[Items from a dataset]
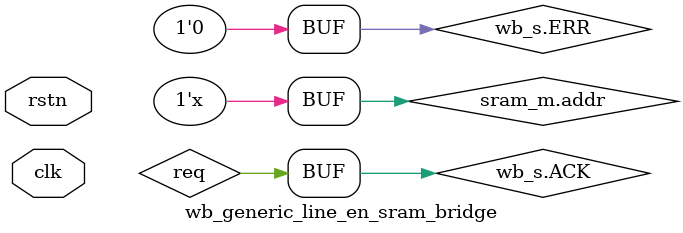
<source format=sv>
/****************************************************************************
 * wb_generic_byte_en_sram_bridge.sv
 ****************************************************************************/

/**
 * Module: wb_generic_line_en_sram_bridge
 * 
 * TODO: Add module documentation
 */
module wb_generic_line_en_sram_bridge #(
		parameter int					ADDRESS_WIDTH=10,
		parameter int					DATA_WIDTH=32
		) (
			input									clk,
			input									rstn,
			wb_if.slave								wb_s,
			generic_sram_line_en_if.sram_client		sram_m
		);
	
	reg req, req_1;

	always @(posedge clk) begin
		if (rstn == 0) begin
			req <= 0;
			req_1 <= 0;
		end else begin
			if (wb_s.CYC && wb_s.STB) begin
				req <= 1;
			end else begin
				req <= 0;
			end
			req_1 <= req;
		end
	end
	
	assign sram_m.addr = wb_s.ADR[ADDRESS_WIDTH-1:(DATA_WIDTH/32)+1];
	assign sram_m.read_en = (wb_s.CYC & wb_s.STB & !wb_s.WE);
	assign sram_m.write_en = (wb_s.CYC & wb_s.STB & wb_s.WE);
	assign sram_m.write_data = wb_s.DAT_W;
	assign wb_s.DAT_R = sram_m.read_data;

//	assign wb_s.ACK = (sram_m.read_en)?req_1:req;
	assign wb_s.ACK = req; // (sram_m.read_en)?req_1:req;
	assign wb_s.ERR = 0;

endmodule



</source>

→ Problem to solve: Each line of the data must be transcribed exactly; pictures are not carried over.

→ Exercise output:
<source format=sv>
/****************************************************************************
 * wb_generic_byte_en_sram_bridge.sv
 ****************************************************************************/

/**
 * Module: wb_generic_line_en_sram_bridge
 * 
 * TODO: Add module documentation
 */
module wb_generic_line_en_sram_bridge #(
		parameter int					ADDRESS_WIDTH=10,
		parameter int					DATA_WIDTH=32
		) (
			input									clk,
			input									rstn,
			wb_if.slave								wb_s,
			generic_sram_line_en_if.sram_client		sram_m
		);
	
	reg req, req_1;

	always @(posedge clk) begin
		if (rstn == 0) begin
			req <= 0;
			req_1 <= 0;
		end else begin
			if (wb_s.CYC && wb_s.STB) begin
				req <= 1;
			end else begin
				req <= 0;
			end
			req_1 <= req;
		end
	end
	
	assign sram_m.addr = wb_s.ADR[ADDRESS_WIDTH-1:(DATA_WIDTH/32)+1];
	assign sram_m.read_en = (wb_s.CYC & wb_s.STB & !wb_s.WE);
	assign sram_m.write_en = (wb_s.CYC & wb_s.STB & wb_s.WE);
	assign sram_m.write_data = wb_s.DAT_W;
	assign wb_s.DAT_R = sram_m.read_data;

//	assign wb_s.ACK = (sram_m.read_en)?req_1:req;
	assign wb_s.ACK = req; // (sram_m.read_en)?req_1:req;
	assign wb_s.ERR = 0;

endmodule



</source>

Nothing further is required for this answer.